* _INPUT DATA_
_ _ _ _ _ _ _
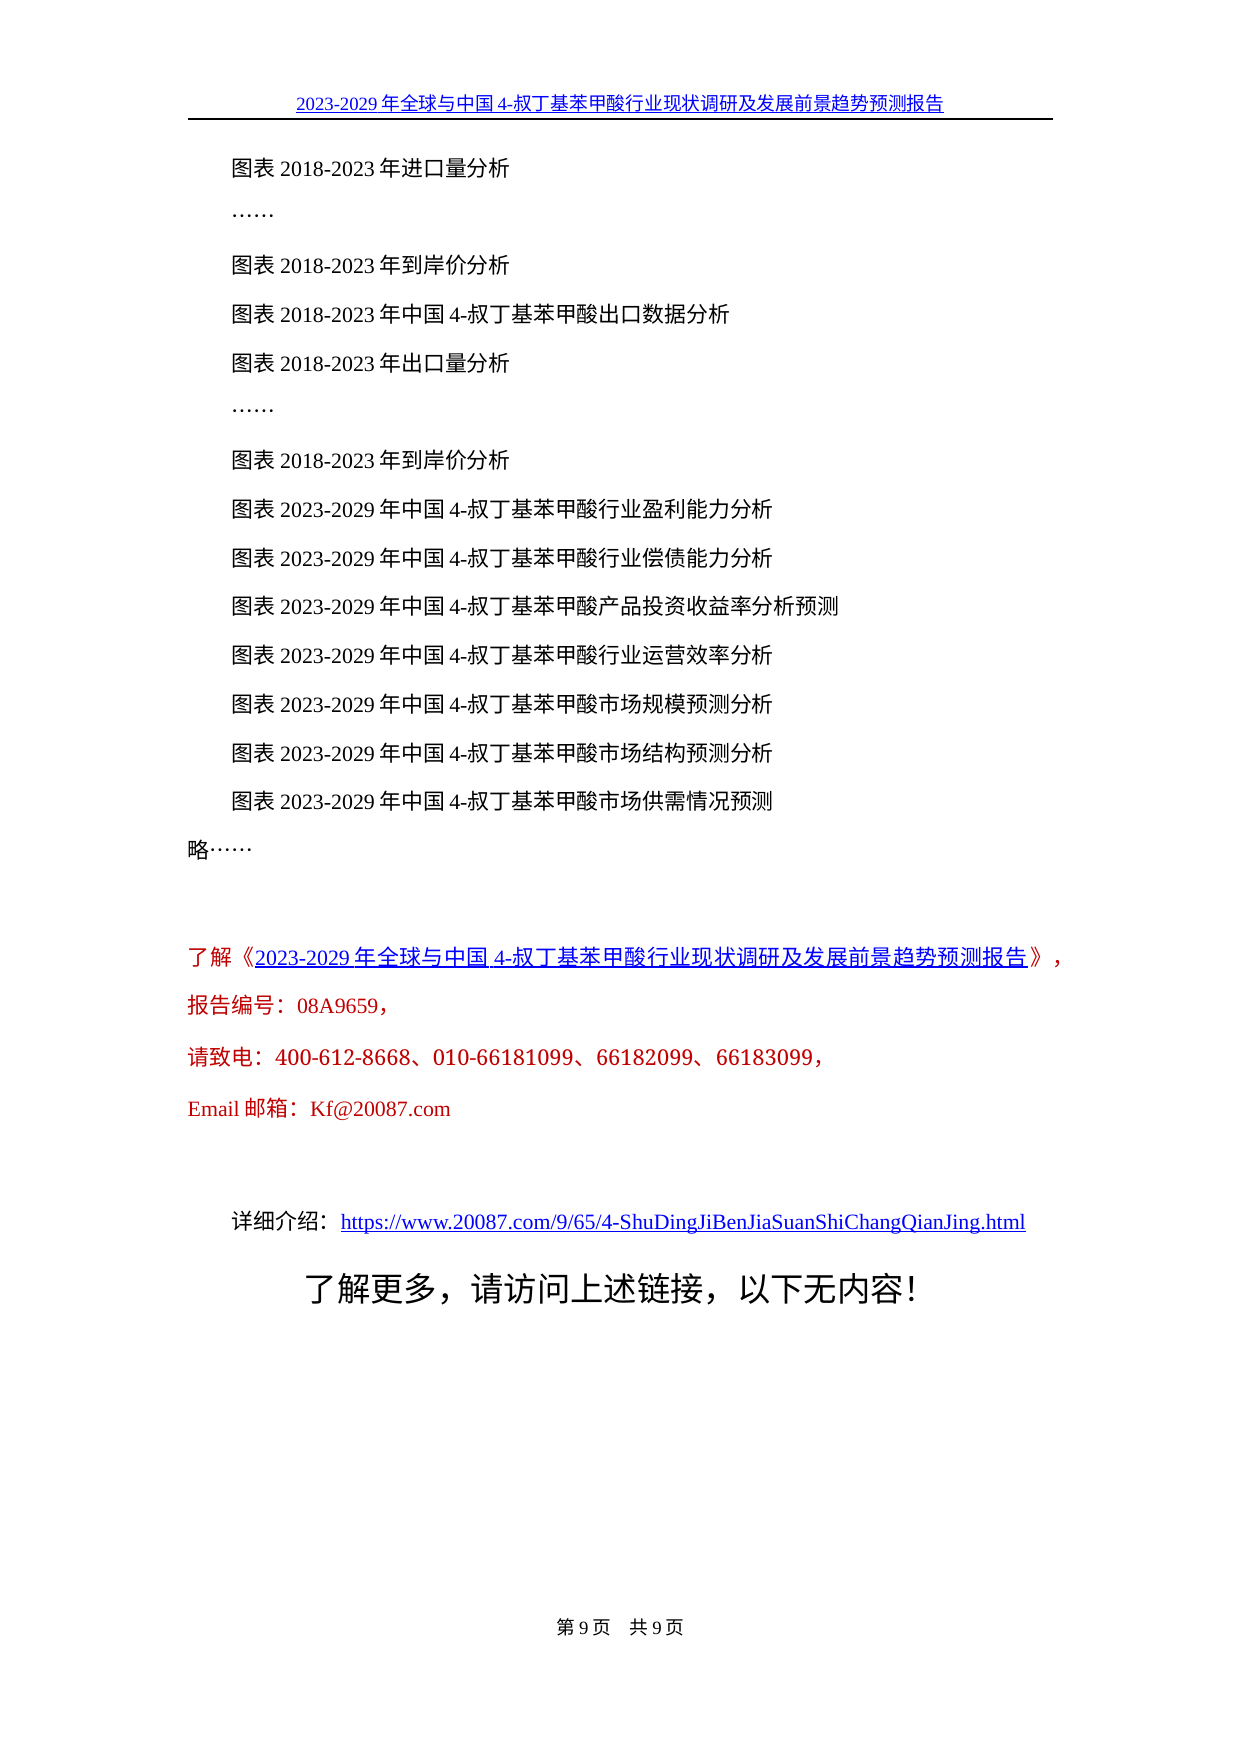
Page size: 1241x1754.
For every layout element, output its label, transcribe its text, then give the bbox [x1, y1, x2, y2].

title 了解更多，请访问上述链接，以下无内容！ [187, 1254, 1053, 1319]
text 请致电：400-612-8668、010-66181099、66182099、66183099， [187, 1039, 1053, 1072]
text 了解《2023-2029年全球与中国4-叔丁基苯甲酸行业现状调研及发展前景趋势预测报告》，报告编号：08A9659， [187, 939, 1053, 1020]
text Email邮箱：Kf@20087.com [187, 1091, 1053, 1123]
text 详细介绍：https://www.20087.com/9/65/4-ShuDingJiBenJiaSuanShiChangQianJing.html [187, 1204, 1053, 1236]
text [187, 150, 1053, 865]
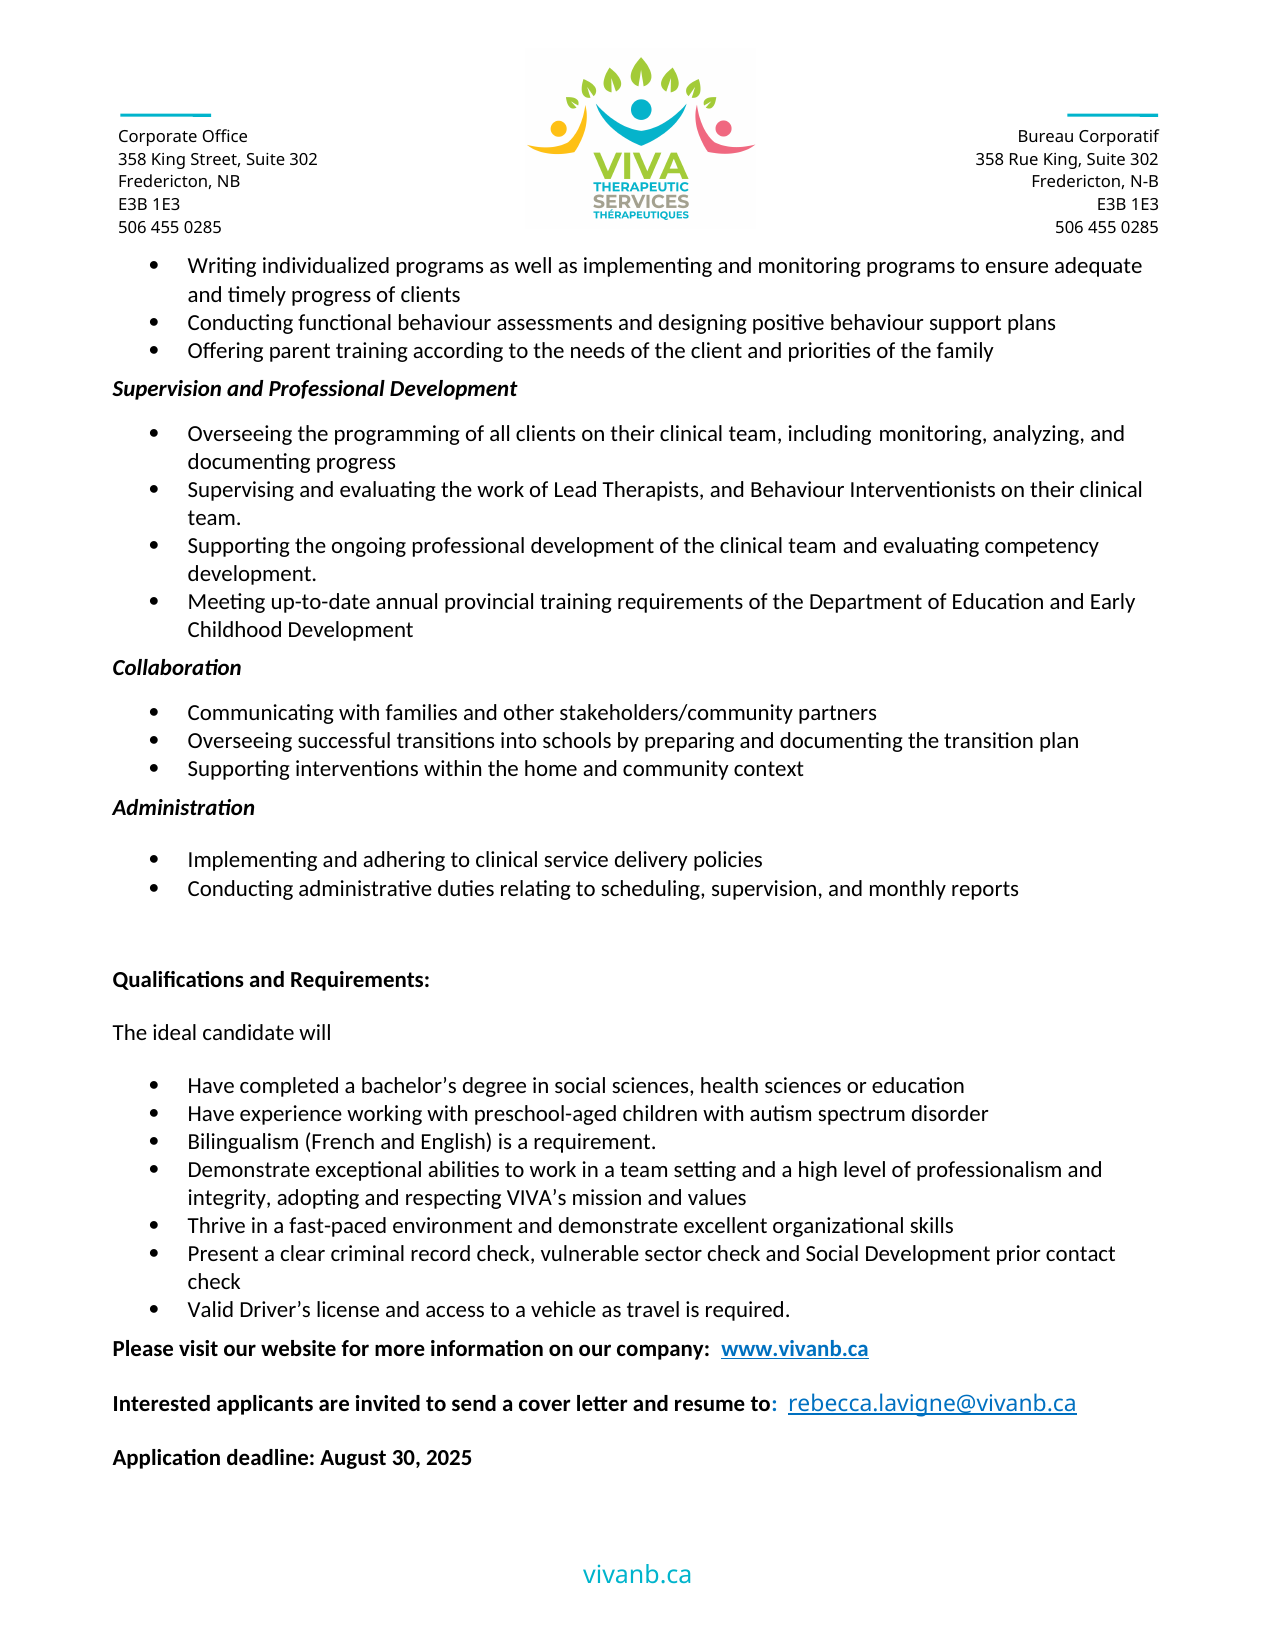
_ _ _ _ _ _ _
* _JOB ITEM_
Leave out the images and write out the listing above exactly.

* _REPLY TO THE TASK_
Page size: 1241x1754.
For every layout element, output its label, transcribe its text, then give the bbox [x1, y1, x2, y2].

title 了解更多，请访问上述链接，以下无内容！ [187, 1254, 1053, 1319]
text 请致电：400-612-8668、010-66181099、66182099、66183099， [187, 1039, 1053, 1072]
text 了解《2023-2029年全球与中国4-叔丁基苯甲酸行业现状调研及发展前景趋势预测报告》，报告编号：08A9659， [187, 939, 1053, 1020]
text Email邮箱：Kf@20087.com [187, 1091, 1053, 1123]
text 详细介绍：https://www.20087.com/9/65/4-ShuDingJiBenJiaSuanShiChangQianJing.html [187, 1204, 1053, 1236]
text [187, 150, 1053, 865]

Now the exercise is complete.